Task instructions
1. Reproduce the dCache FTP page starting with "Various extensions to" and going on through "of these flavours.", substituting "command channel" for "control channel".
2. Continue the page on configuring FTP in dCache, picking up after its final sentence.

Page excerpt

********************

This chapter explains how to configure dCache to allow FTP, a common network protocol that many clients support.
FTP is a long established protocol that allows clients to transfer files, and manage files and directories within dCache. FTP was originally specified without any encryption, with later standards adding support for encrypted communication. FTP differs from many other protocols by using separate TCP connections for issuing commands (the control channel) and transferring file data (the data channel).
Various extensions to FTP exist to support additional functionality. These are typically backwards compatible, allowing the ftp door to work with clients that support the extension in addition to those that don't.
The control channel is the TCP connection established by the client over which the client issues commands and receives replies indicating whether those commands were successful.
In general, dCache supports four flavours of control channel: plain
,
tls
(also known as FTPS), gsiftp
(also known as GridFTP), and
kerberos
. Each FTP door supports exactly one of these flavours.

********************

Data records
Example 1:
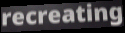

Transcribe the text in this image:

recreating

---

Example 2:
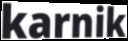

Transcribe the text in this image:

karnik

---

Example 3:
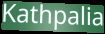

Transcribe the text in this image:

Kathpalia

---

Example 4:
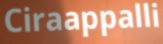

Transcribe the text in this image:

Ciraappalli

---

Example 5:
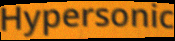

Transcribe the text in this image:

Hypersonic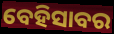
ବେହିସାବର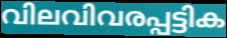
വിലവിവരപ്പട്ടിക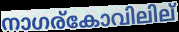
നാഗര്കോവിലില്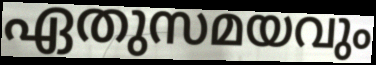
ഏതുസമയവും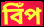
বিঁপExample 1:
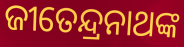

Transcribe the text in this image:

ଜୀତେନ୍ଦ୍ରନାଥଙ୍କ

********************

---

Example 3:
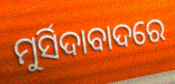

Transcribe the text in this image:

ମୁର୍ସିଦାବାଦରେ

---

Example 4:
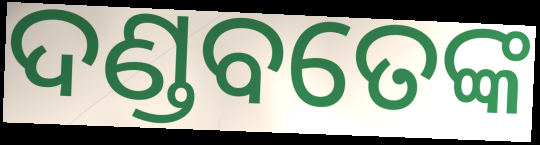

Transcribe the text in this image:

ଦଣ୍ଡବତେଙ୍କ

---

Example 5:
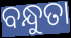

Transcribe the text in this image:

********************

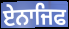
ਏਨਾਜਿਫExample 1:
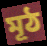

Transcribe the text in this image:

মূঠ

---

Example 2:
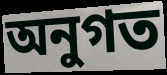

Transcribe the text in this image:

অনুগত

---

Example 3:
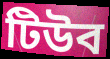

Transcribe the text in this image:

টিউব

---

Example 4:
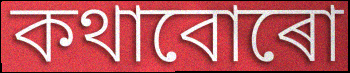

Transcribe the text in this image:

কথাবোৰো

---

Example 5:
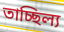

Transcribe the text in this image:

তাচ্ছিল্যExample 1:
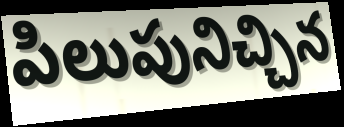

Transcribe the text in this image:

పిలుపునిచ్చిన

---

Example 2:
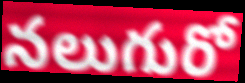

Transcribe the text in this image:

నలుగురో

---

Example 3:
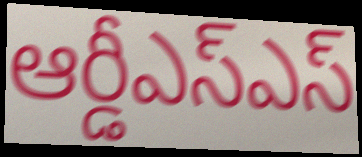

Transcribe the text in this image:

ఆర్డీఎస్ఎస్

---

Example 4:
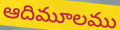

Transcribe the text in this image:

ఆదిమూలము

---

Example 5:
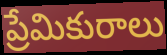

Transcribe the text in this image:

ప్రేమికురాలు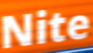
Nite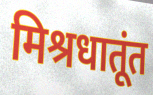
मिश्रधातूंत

********************

Written responses
1.
Various extensions to FTP exist to support additional functionality. These are typically backwards compatible, allowing the ftp door to work with clients that support the extension in addition to those that don't.
The command channel is the TCP connection established by the client over which the client issues commands and receives replies indicating whether those commands were successful.
In general, dCache supports four flavours of command channel: plain
,
tls
(also known as FTPS), gsiftp
(also known as GridFTP), and
kerberos
. Each FTP door supports exactly one of these flavours.

2.
These flavours differ in how the control channel is handled. In plain
FTP, the control channel is unencrypted; in many cases, this is
insecure and requires additional protection. With tls, gsiftp and
Kerberos FTP, the control channel is encrypted, preventing
eavesdropping or interfering with requests. Authentication with tls
is based on username and password, gsiftp is based on X.509
credentials, while Kerberos FTP uses Kerberos.
Although tls and gsi FTP doors are both X.509 based, they differ in how the encryption is handled. Support for tls FTP is more common and is often referred to as FTPS, FTP(E)S, FTPS-explicit or FTPES. Support for gsi FTP is limited to grid tools.
The door may be configured to accept network connections only from
specific clients. This is perhaps most useful with plain
(unencrypted) FTP, but may be used with all flavours. The
configuration property ftp.net.allowed-subnets
is a space-separated
list of either IP addresses of subnets (written in CIDR notation).
A client may request a directory listing. In the original FTP specification, the format of a directory listing was unspecified. Different FTP servers could respond in different ways. Returning the output of 'ls -l' became a de facto standard, although different implementations of the 'ls' command also different in their response.
Some clients exist that attempt to parse the directory listing, using various heuristics to guess in which format the server is replying.
dCache supports two formats: a legacy format and a format that more
closely emulates the output from 'ls -l'. The ftp.list-format
configuration property controls which format is returned.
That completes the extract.